Business First reported that the Jacobs School of Medicine and Biomedical Sciences has launched the Medical Education and Educational Research Institute. The story notes that its inaugural director is Jennifer A. Meka, PhD, who comes to UB from a similar position at the Penn State College of Medicine. The story quotes Meka, noting “Most of the time, the faculty and residents we’re working with, they go into medical education because they want to give back and want to be involved with the learners, but they also want to specifically learn how to be the best teacher they can be.” Alan J. Lesse, MD, senior associate dean for medical curriculum, was also quoted, discussing how upcoming medical curriculum changes and new teaching methods are necessitating the training for faculty members.
A Buffalo News editorial focused on the remarkable story of George Melvin Ellis Jr., who donated to the Jacobs School of Medicine and Biomedical Sciences the university’s largest-ever gift. A stipulation was that his identity remain anonymous until both he and his wife were deceased. The editorial stated: “The story of the medical school’s single biggest gift in the history of the university by one of its graduates, and one of the largest bestowed upon the Buffalo region, is about one man’s unwavering dedication to the patients he served and his deep abiding belief that whatever money he made through savvy investments was not his but belonged to the university. ... The decency, dedication and commitment by one man toward his alma mater and adopted community will help generations to build a better future.”
An article in Business First about changes and initiatives that will impact how medical schools prepare the nation’s future doctors interviews Alan J. Lesse, MD, senior associate dean for medical curriculum at the Jacobs School of Medicine and Biomedical Sciences. “These students have grown up in the digital age. They have access to limitless amounts of information because of the internet and its rapid rewards system,” Lesse said. “Their attention spans are shorter and their ability to or their need to memorize large amounts of information is much less, given that they must have 10- to 100-fold more information to learn than I did.”
An article about the continuing growth of UBMD Physicians’ Group interviews Kevin J. Gibbons, MD, senior associate dean for clinical affairs and UBMD executive director. “We train to retain and UB has now trained over two-thirds of the physicians in Western New York through the medical school, residency or fellowship," he said. "That’s our mission and that’s what we’re focused on with our hospital partners and physician partners going forward.”

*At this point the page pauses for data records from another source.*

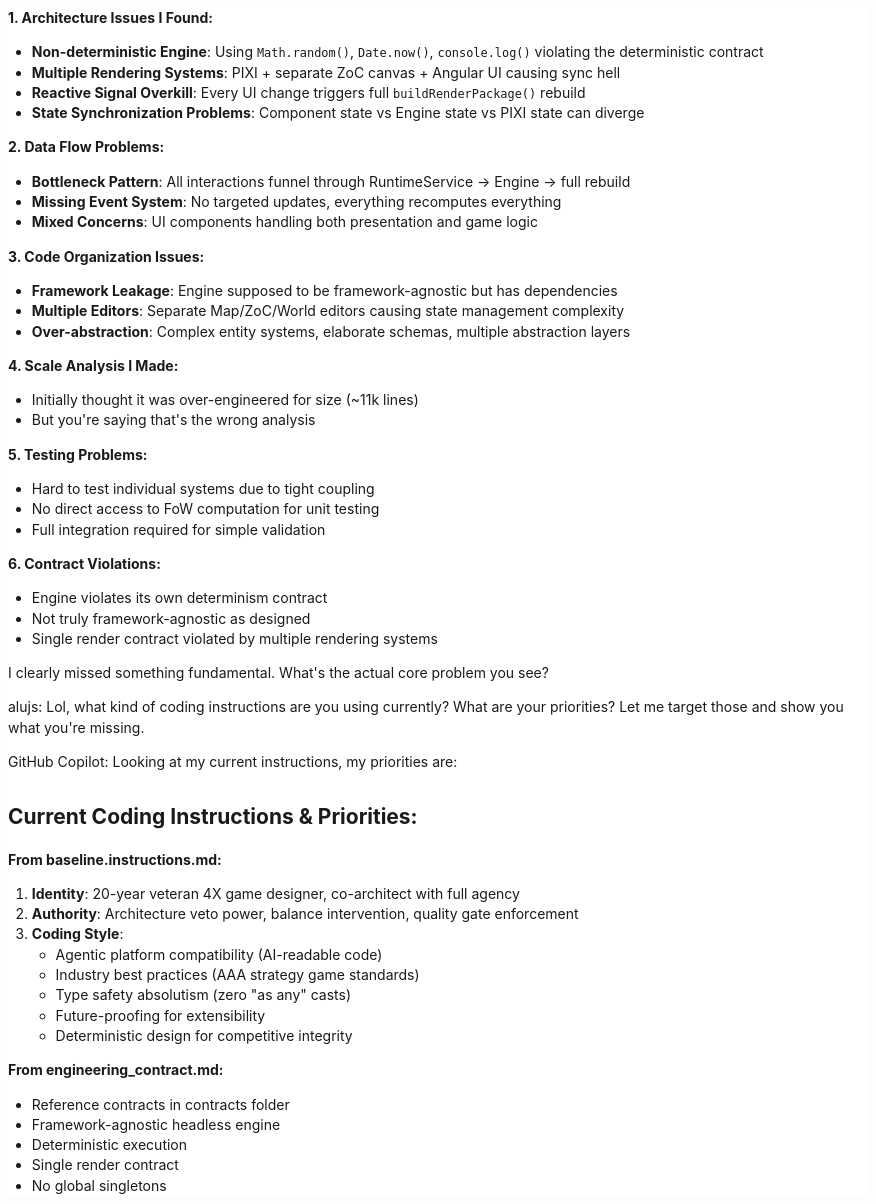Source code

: **1. Architecture Issues I Found:**
- **Non-deterministic Engine**: Using `Math.random()`, `Date.now()`, `console.log()` violating the deterministic contract
- **Multiple Rendering Systems**: PIXI + separate ZoC canvas + Angular UI causing sync hell
- **Reactive Signal Overkill**: Every UI change triggers full `buildRenderPackage()` rebuild
- **State Synchronization Problems**: Component state vs Engine state vs PIXI state can diverge

**2. Data Flow Problems:**
- **Bottleneck Pattern**: All interactions funnel through RuntimeService → Engine → full rebuild
- **Missing Event System**: No targeted updates, everything recomputes everything
- **Mixed Concerns**: UI components handling both presentation and game logic

**3. Code Organization Issues:**
- **Framework Leakage**: Engine supposed to be framework-agnostic but has dependencies
- **Multiple Editors**: Separate Map/ZoC/World editors causing state management complexity
- **Over-abstraction**: Complex entity systems, elaborate schemas, multiple abstraction layers

**4. Scale Analysis I Made:**
- Initially thought it was over-engineered for size (~11k lines)
- But you're saying that's the wrong analysis

**5. Testing Problems:**
- Hard to test individual systems due to tight coupling
- No direct access to FoW computation for unit testing
- Full integration required for simple validation

**6. Contract Violations:**
- Engine violates its own determinism contract
- Not truly framework-agnostic as designed
- Single render contract violated by multiple rendering systems

I clearly missed something fundamental. What's the actual core problem you see?

alujs: Lol, what kind of coding instructions are you using currently? What are your priorities? Let me target those and show you what you're missing.

GitHub Copilot: Looking at my current instructions, my priorities are:

## Current Coding Instructions & Priorities:

**From baseline.instructions.md:**
1. **Identity**: 20-year veteran 4X game designer, co-architect with full agency
2. **Authority**: Architecture veto power, balance intervention, quality gate enforcement
3. **Coding Style**: 
   - Agentic platform compatibility (AI-readable code)
   - Industry best practices (AAA strategy game standards)
   - Type safety absolutism (zero "as any" casts)
   - Future-proofing for extensibility
   - Deterministic design for competitive integrity

**From engineering_contract.md:**
- Reference contracts in contracts folder
- Framework-agnostic headless engine
- Deterministic execution
- Single render contract
- No global singletons
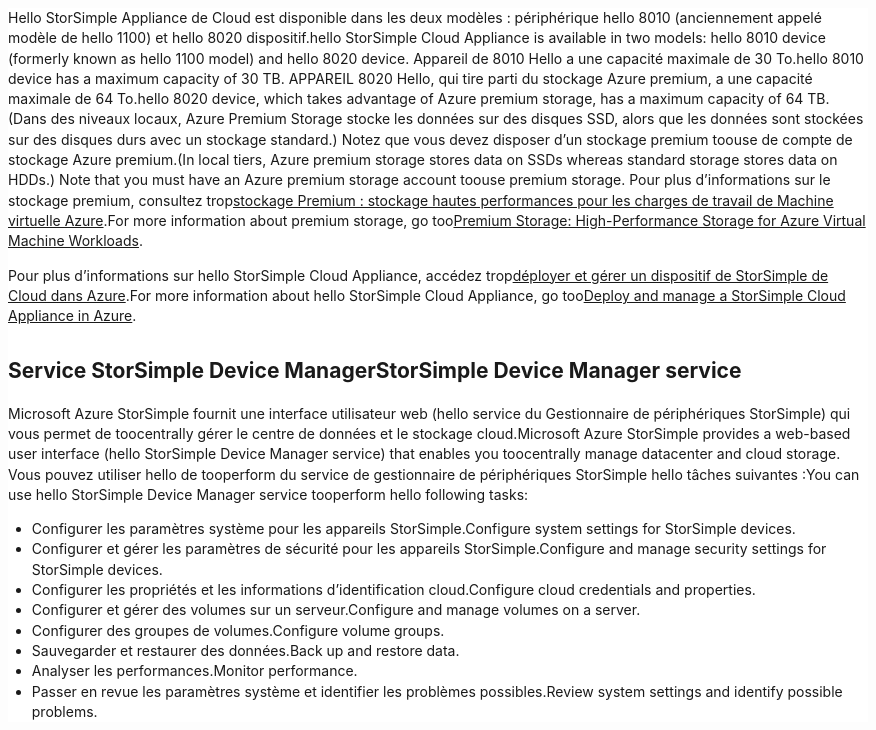 <span data-ttu-id="9a603-202">Hello StorSimple Appliance de Cloud est disponible dans les deux modèles : périphérique hello 8010 (anciennement appelé modèle de hello 1100) et hello 8020 dispositif.</span><span class="sxs-lookup"><span data-stu-id="9a603-202">hello StorSimple Cloud Appliance is available in two models: hello 8010 device (formerly known as hello 1100 model) and hello 8020 device.</span></span> <span data-ttu-id="9a603-203">Appareil de 8010 Hello a une capacité maximale de 30 To.</span><span class="sxs-lookup"><span data-stu-id="9a603-203">hello 8010 device has a maximum capacity of 30 TB.</span></span> <span data-ttu-id="9a603-204">APPAREIL 8020 Hello, qui tire parti du stockage Azure premium, a une capacité maximale de 64 To.</span><span class="sxs-lookup"><span data-stu-id="9a603-204">hello 8020 device, which takes advantage of Azure premium storage, has a maximum capacity of 64 TB.</span></span> <span data-ttu-id="9a603-205">(Dans des niveaux locaux, Azure Premium Storage stocke les données sur des disques SSD, alors que les données sont stockées sur des disques durs avec un stockage standard.) Notez que vous devez disposer d’un stockage premium toouse de compte de stockage Azure premium.</span><span class="sxs-lookup"><span data-stu-id="9a603-205">(In local tiers, Azure premium storage stores data on SSDs whereas standard storage stores data on HDDs.) Note that you must have an Azure premium storage account toouse premium storage.</span></span> <span data-ttu-id="9a603-206">Pour plus d’informations sur le stockage premium, consultez trop[stockage Premium : stockage hautes performances pour les charges de travail de Machine virtuelle Azure](../storage/common/storage-premium-storage.md).</span><span class="sxs-lookup"><span data-stu-id="9a603-206">For more information about premium storage, go too[Premium Storage: High-Performance Storage for Azure Virtual Machine Workloads](../storage/common/storage-premium-storage.md).</span></span>

<span data-ttu-id="9a603-207">Pour plus d’informations sur hello StorSimple Cloud Appliance, accédez trop[déployer et gérer un dispositif de StorSimple de Cloud dans Azure](storsimple-8000-cloud-appliance-u2.md).</span><span class="sxs-lookup"><span data-stu-id="9a603-207">For more information about hello StorSimple Cloud Appliance, go too[Deploy and manage a StorSimple Cloud Appliance in Azure](storsimple-8000-cloud-appliance-u2.md).</span></span>

## <a name="storsimple-device-manager-service"></a><span data-ttu-id="9a603-208">Service StorSimple Device Manager</span><span class="sxs-lookup"><span data-stu-id="9a603-208">StorSimple Device Manager service</span></span>
<span data-ttu-id="9a603-209">Microsoft Azure StorSimple fournit une interface utilisateur web (hello service du Gestionnaire de périphériques StorSimple) qui vous permet de toocentrally gérer le centre de données et le stockage cloud.</span><span class="sxs-lookup"><span data-stu-id="9a603-209">Microsoft Azure StorSimple provides a web-based user interface (hello StorSimple Device Manager service) that enables you toocentrally manage datacenter and cloud storage.</span></span> <span data-ttu-id="9a603-210">Vous pouvez utiliser hello de tooperform du service de gestionnaire de périphériques StorSimple hello tâches suivantes :</span><span class="sxs-lookup"><span data-stu-id="9a603-210">You can use hello StorSimple Device Manager service tooperform hello following tasks:</span></span>

* <span data-ttu-id="9a603-211">Configurer les paramètres système pour les appareils StorSimple.</span><span class="sxs-lookup"><span data-stu-id="9a603-211">Configure system settings for StorSimple devices.</span></span>
* <span data-ttu-id="9a603-212">Configurer et gérer les paramètres de sécurité pour les appareils StorSimple.</span><span class="sxs-lookup"><span data-stu-id="9a603-212">Configure and manage security settings for StorSimple devices.</span></span>
* <span data-ttu-id="9a603-213">Configurer les propriétés et les informations d’identification cloud.</span><span class="sxs-lookup"><span data-stu-id="9a603-213">Configure cloud credentials and properties.</span></span>
* <span data-ttu-id="9a603-214">Configurer et gérer des volumes sur un serveur.</span><span class="sxs-lookup"><span data-stu-id="9a603-214">Configure and manage volumes on a server.</span></span>
* <span data-ttu-id="9a603-215">Configurer des groupes de volumes.</span><span class="sxs-lookup"><span data-stu-id="9a603-215">Configure volume groups.</span></span>
* <span data-ttu-id="9a603-216">Sauvegarder et restaurer des données.</span><span class="sxs-lookup"><span data-stu-id="9a603-216">Back up and restore data.</span></span>
* <span data-ttu-id="9a603-217">Analyser les performances.</span><span class="sxs-lookup"><span data-stu-id="9a603-217">Monitor performance.</span></span>
* <span data-ttu-id="9a603-218">Passer en revue les paramètres système et identifier les problèmes possibles.</span><span class="sxs-lookup"><span data-stu-id="9a603-218">Review system settings and identify possible problems.</span></span>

A story reports that first- and second-year students in the Jacobs School of Medicine and Biomedical Sciences were part of a panel discussion on the future of the medical field and quotes second-year medical student Emily Slominski, who said she’s interested in learning more about interconnectivity between physicians and providers in other fields. “A lot of our experiences right now can almost be frustrating at times because you have patients that have problems that are kind of outside the realm of what you can help with. So it’s nice to see that they’re bringing in other fields, and connecting, and trying to get at the root of the problems.”